The average credit card balance is $5,733 in the first quarter, rising by 14.4% year-over-year.
The average balances for an unsecured personal loan is $11,281, an increase of 14% year-over-year and is the highest it has been on record or since 2005. The levels of unsecured personal loans rose by 26.3% year-over-year and reached a new high of $225 billion.
The balances for personal loans have declined for two consecutive quarters of year-over-year growth rates and could be demonstrating that lenders are “showing more scrutiny in making underwriting decisions,” TransUnion said.
High Inflation Rates Impacted Household Budgets
Inflation declined to the slowest pace in two years last month. The headline consumer price index for the month of April was estimated to have risen 4.9% from last year, according to the Bureau of Labor Statistics, down from the 5% pace recorded in March and the first dip below 5% in at least two years.
A decline in inflation rates, which has impacted food, energy and housing costs, could help consumers with meeting their budgets.
Whether consumers continue to use credit cards and personal loans to pay their household bills remains unknown, she said.

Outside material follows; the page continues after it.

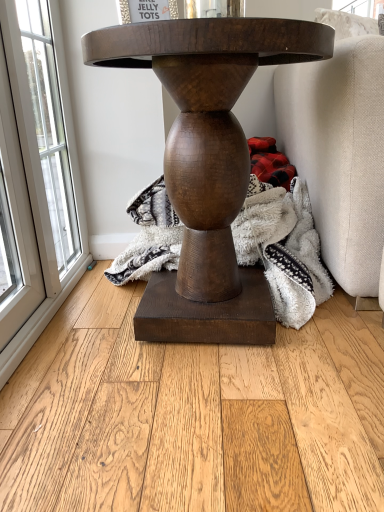
The width and height of the screenshot is (384, 512). I want to click on unoccupied area in front of matte brown wooden table at center, so click(x=204, y=428).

“It remains to be seen whether these balances will continue to grow in the near-term, or if growth will slow as consumers moderate their pace of borrowing and if lenders more closely scrutinize consumers and potential risk when determining to whom they lend moving forward,” Raneri said.
Balances for credit cards fell slightly by 1.5% quarter-over-quarter. Credit card balances usually drop during the first quarter because some consumers take advantage of their tax refunds to pay down their debt, said TransUnion, a Chicago-based credit scoring company.
Despite the slight drop, the average balance per consumer is still high compared to 2022 with an increase of 14.4% year-over-year.
“Bankcard balances continued to grow as borrowers gained greater access to credit and subsequently leveraged that available credit,” said Paul Siegfried, senior vice president and credit card business leader at TransUnion. “While bankcard originations were down slightly year-over-year and quarter-over-quarter, they still topped 20 million for the fifth time over the course of the past six quarters.”
Fewer Car Loans
The higher costs of both vehicles and interest rates for auto loans likely contributed to fewer consumers seeking loans. The number of auto loan originations during the fourth quarter of 2022 fell by 9.7% year-over-year to 5.9 million, which is the lowest level since the fourth quarter of 2013.
Used cars continue to account for 60% of total car purchases during the first quarter. Fewer drivers are opting to lease a car, consisting of only 18% of new vehicle registrations, which is a decline of 20% year-over-year.
The average amount financed for new vehicles rose by 3.4% year-over-year while consumers took out smaller loans for used vehicles with a decline of 2.6% year-over-year.
Monthly loan payments increased year-over-year for new cars by 11.9% and 3.9% for used cars.